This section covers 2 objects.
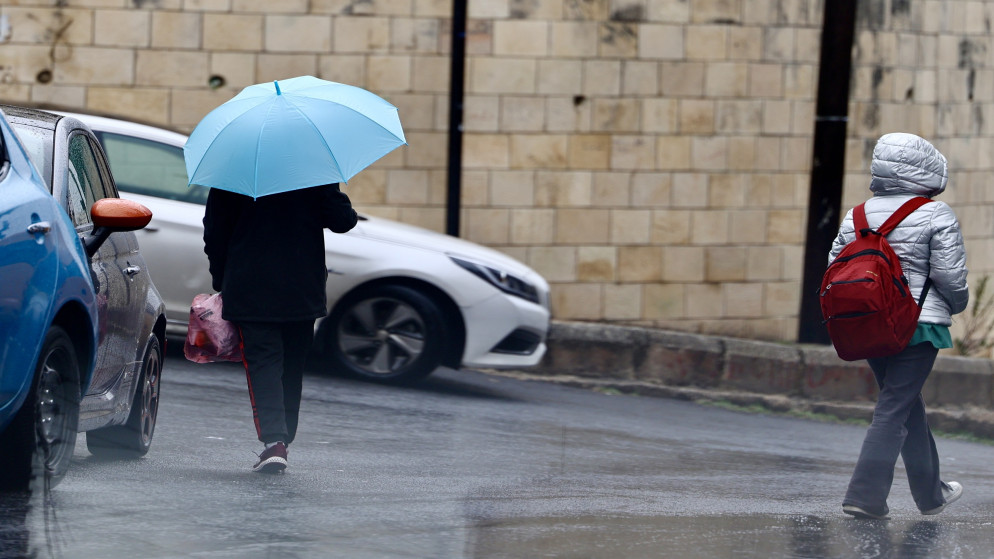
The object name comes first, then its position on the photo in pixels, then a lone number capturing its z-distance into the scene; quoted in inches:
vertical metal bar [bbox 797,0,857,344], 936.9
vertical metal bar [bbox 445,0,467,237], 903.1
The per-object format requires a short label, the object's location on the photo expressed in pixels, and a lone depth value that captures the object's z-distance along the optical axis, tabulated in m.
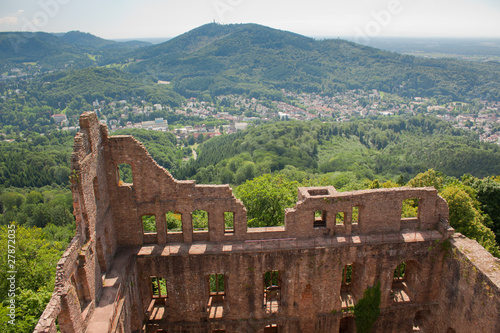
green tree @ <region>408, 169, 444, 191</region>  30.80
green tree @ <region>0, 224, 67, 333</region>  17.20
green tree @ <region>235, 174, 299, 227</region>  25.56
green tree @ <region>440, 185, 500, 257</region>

▶ Your objective: Return exactly the lines from the one containing "green tree @ <region>0, 224, 67, 333</region>" to the last line of the data, and nothing more.

▶ Reply:
green tree @ <region>0, 224, 67, 333</region>  17.20
green tree @ <region>235, 174, 299, 227</region>  25.56
green tree @ <region>440, 185, 500, 257</region>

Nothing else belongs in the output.